Even though e-cigarette usage is at an all-time high, some students are realizing the true effects of this trend. Nathan*, an LSE senior who quit juuling,  found that being part of the trend wasn’t worth it.

“I didn’t think of it as something cool, I knew it was stupid and basic to do. I made fun of myself every time I had it,” Nathan* said. “I don’t know why I ended up deciding to get it – it was an impulse buy I guess. For a week in summer I was [vaping nicotine] all day, and when I stopped, I was a little – like feeling weird, I was definitely doing it too often. I didn’t want to be a nicotine addict.”

In addition to the Juul being used to smoke nicotine pods, vaping devices can also be used to smoke marijuana. Because of this, many comparisons are being drawn between marijuana and nicotine. However, THC, the compound in marijuana that gets the user high, is non-addictive, whereas the chemical makeup of nicotine is addictive. People see vaping as a social phenomenon, when really, it’s not – it’s addictive. Students go from “Can I get a hit,” to breathing in more Juul vapor than air -the likeness of which is not capable with marijuana.

“It’s like Tide pods,” Nathan* said. “Kids are doing it for the irony and the clout.”

Finally, how are all these kids getting their Juuls? The elusive – and illegal – process of getting ahold of these devices has made the trend that much more appealing.

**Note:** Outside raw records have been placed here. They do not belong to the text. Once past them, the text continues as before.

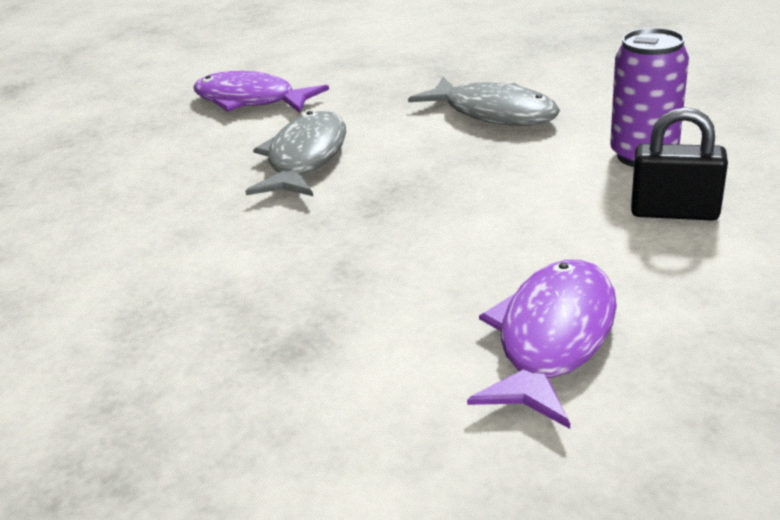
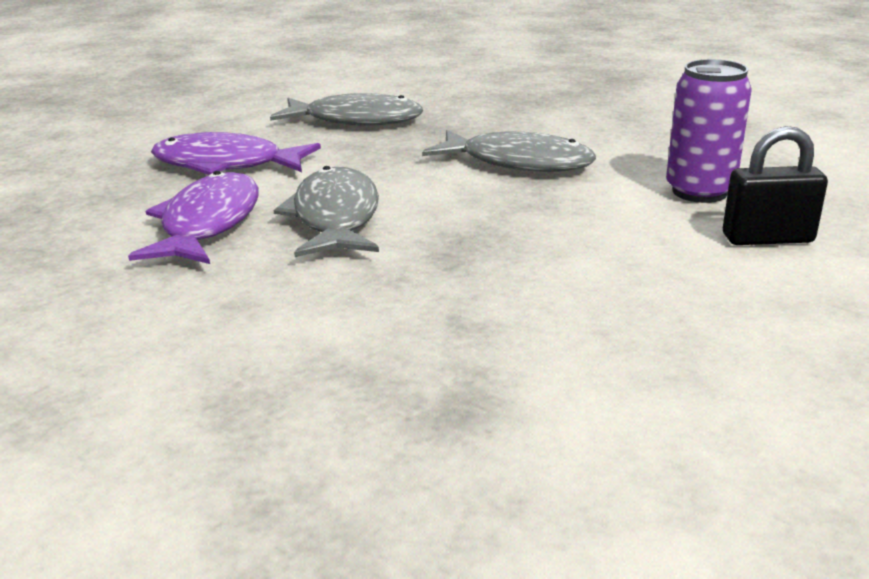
camera: 20 degrees left, 5 degrees down
purple fish [467,260,617,429] -> purple fish moved to [128,171,259,264]
none -> grey fish [270,93,423,126]

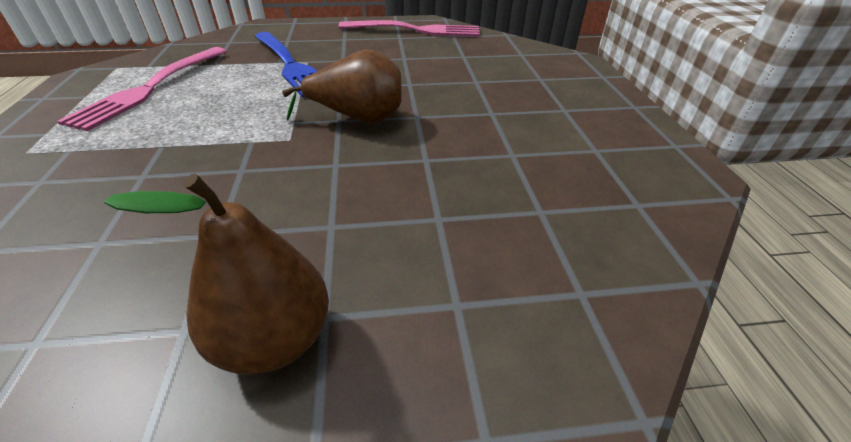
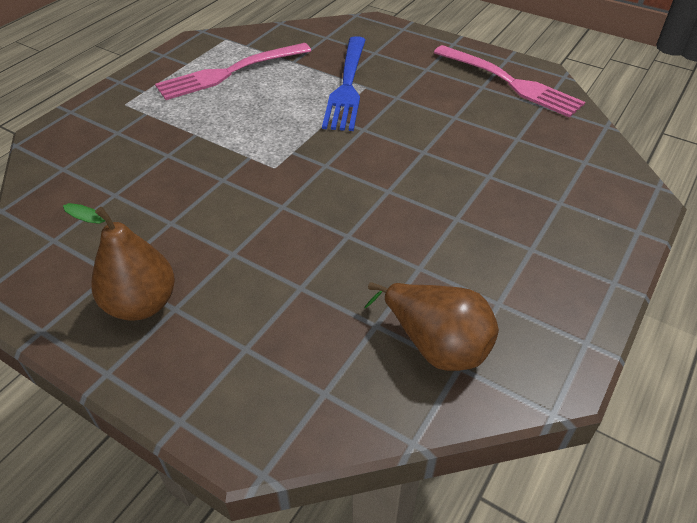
camera: 40 degrees right, 5 degrees up
brown pear [282,49,402,124] -> brown pear moved to [364,282,499,371]

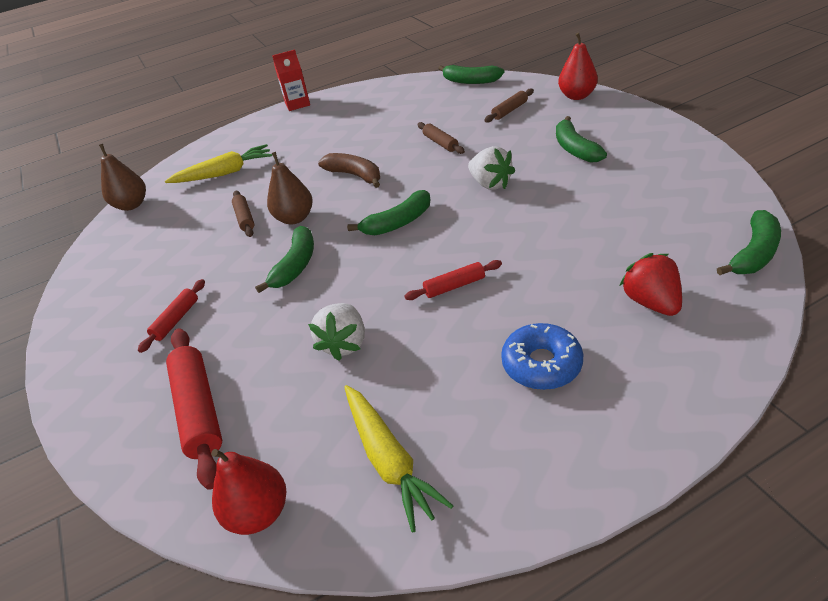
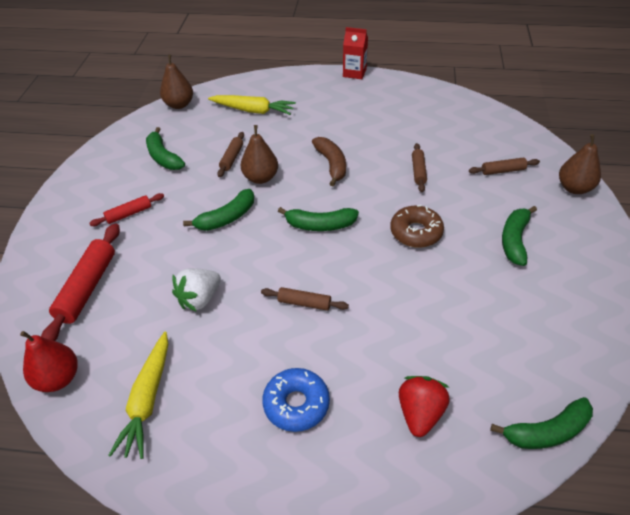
camera: 30 degrees right, 5 degrees up
red rolling pin [405,260,502,300] -> brown rolling pin [261,287,349,311]
green banana [438,65,504,84] -> green banana moved to [146,127,185,170]
white strawberry [468,146,515,190] -> brown donut [390,205,444,248]
red pear [558,32,598,100] -> brown pear [559,134,601,194]

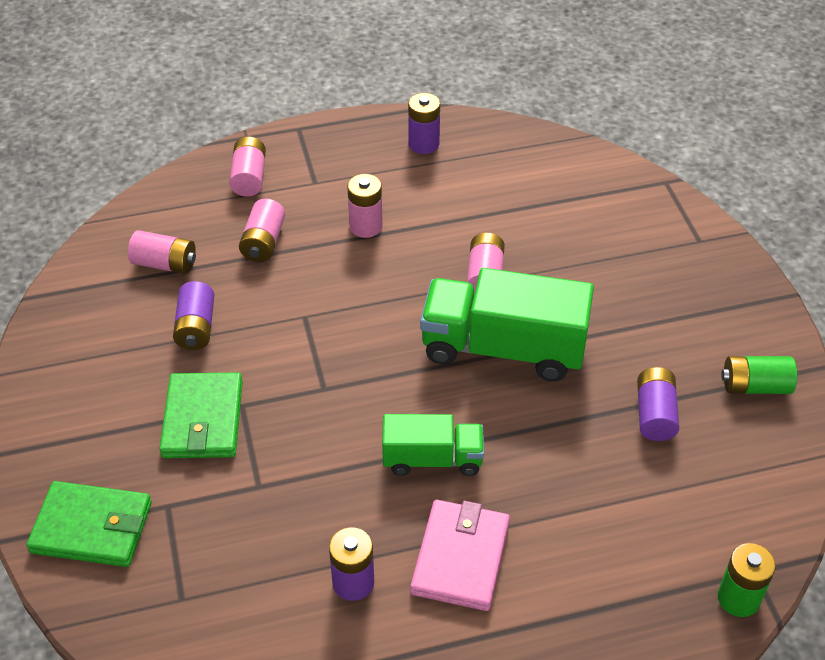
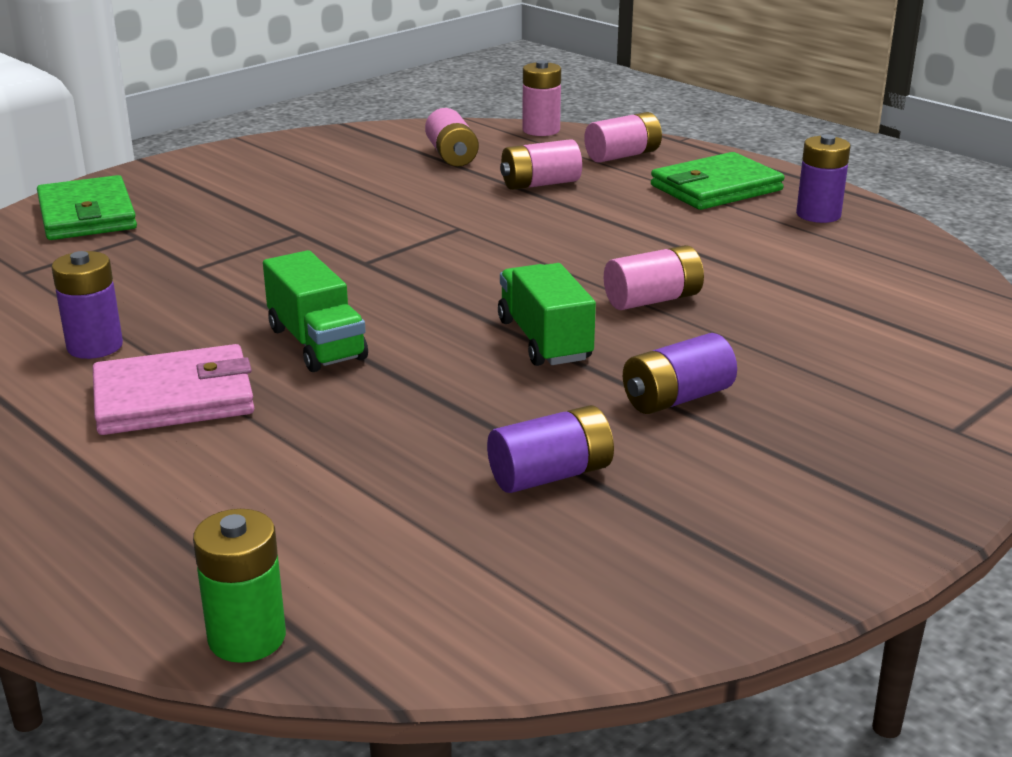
camera: 60 degrees right, 20 degrees down
green wallet [159,373,243,458] -> green wallet moved to [651,152,785,210]
purple battery [173,281,214,350] -> purple battery moved to [623,333,737,414]
pink battery [347,174,383,238] -> pink battery moved to [522,60,561,136]
green truck [420,268,594,381] -> green truck [498,263,596,366], size x0.58
green battery [721,356,797,394] -> none

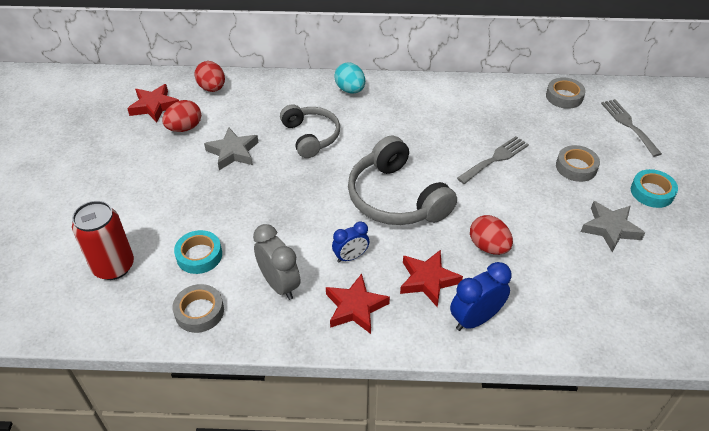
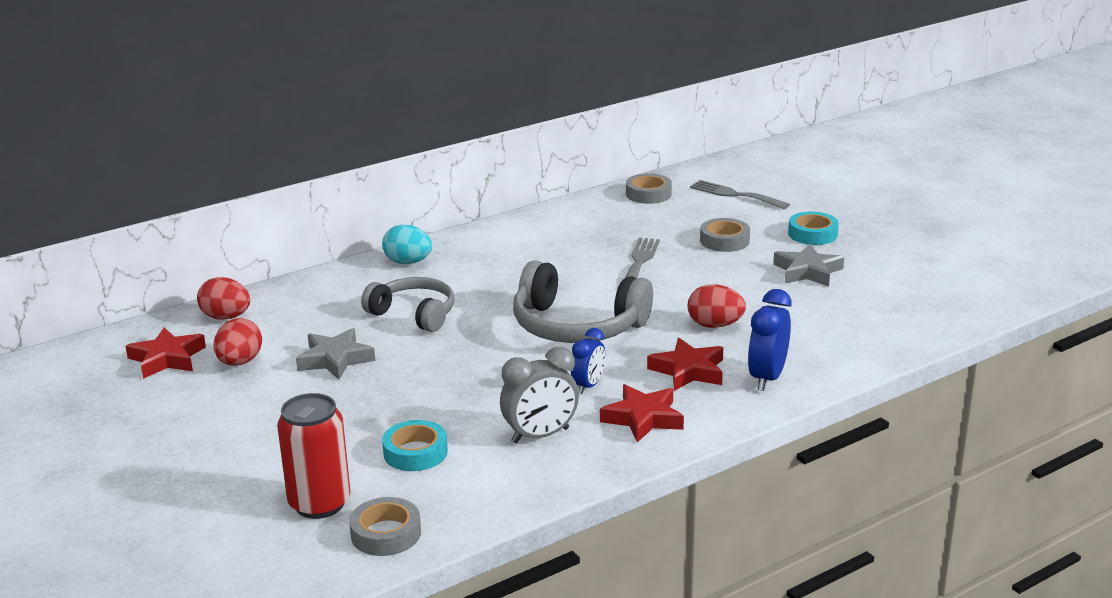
camera: 35 degrees left, 20 degrees down
grey tape [172,284,224,333] -> grey tape moved to [349,497,421,556]
grey clock [253,224,301,300] -> grey clock turned 135 degrees clockwise [500,347,579,444]

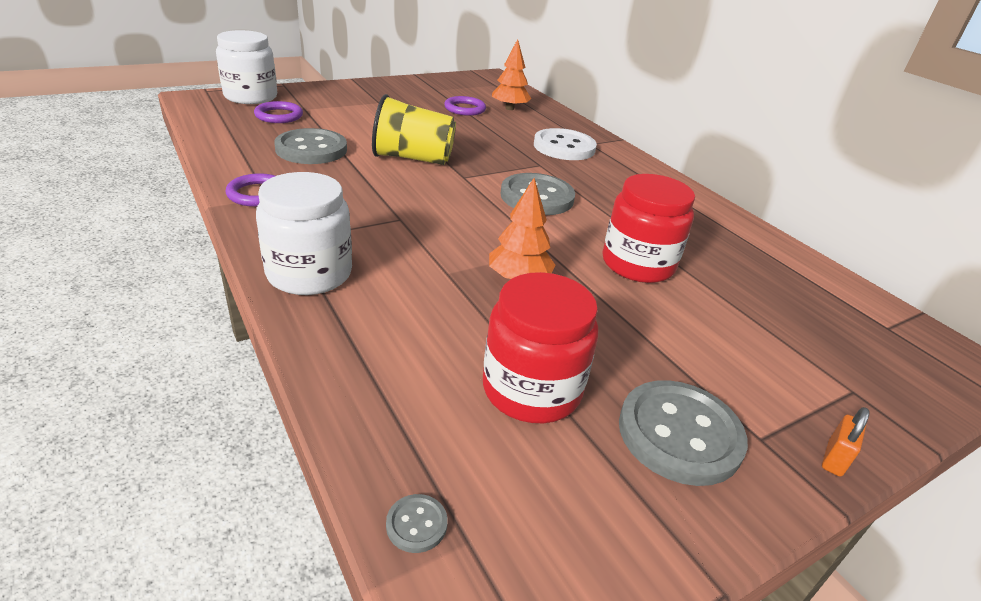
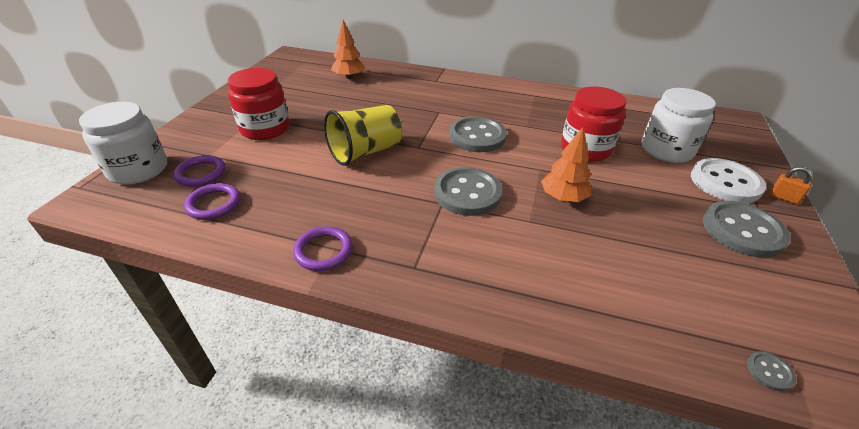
camera: 40 degrees left, 5 degrees up
white jar [256,172,352,295] -> white jar moved to [641,88,716,163]
grey button [274,128,347,164] -> grey button moved to [434,167,502,216]
purple ring [444,96,486,116] -> purple ring moved to [184,183,240,220]
red jar [483,272,598,423] -> red jar moved to [228,68,290,140]
white button [534,128,597,160] -> white button moved to [691,158,766,203]
orange padlock [822,407,870,477] -> orange padlock turned 45 degrees counterclockwise [770,167,812,204]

John* an 18-year-old LSE senior, saw a demand and knew he could be the supplier and turn a major profit. This business venture was inspired, in part, by an LSE alumni who, John* said, made a lot of money selling to underage students.

Though John* doesn’t vape anymore, almost all of his friends do. When they need a “plug” (supplier), he’s got them. He started by advertising on his snapchat when he turned 18 and now, he just lets the word carry, much like Juul’s own marketing tactic.

As Tolentino wrote in her article, “The black-and-white photograph of James Dean smoking in shirtsleeves has been replaced with paparazzi snaps of Ben Affleck ripping an e-cig in his car.”

Tolentino’s sentiments about the culture surrounding vaping have already found footing, even amongst the LSE student body and teens across the country.

“Everyone’s doing it,” John* said. “[It’s] just like smoking back in the day.”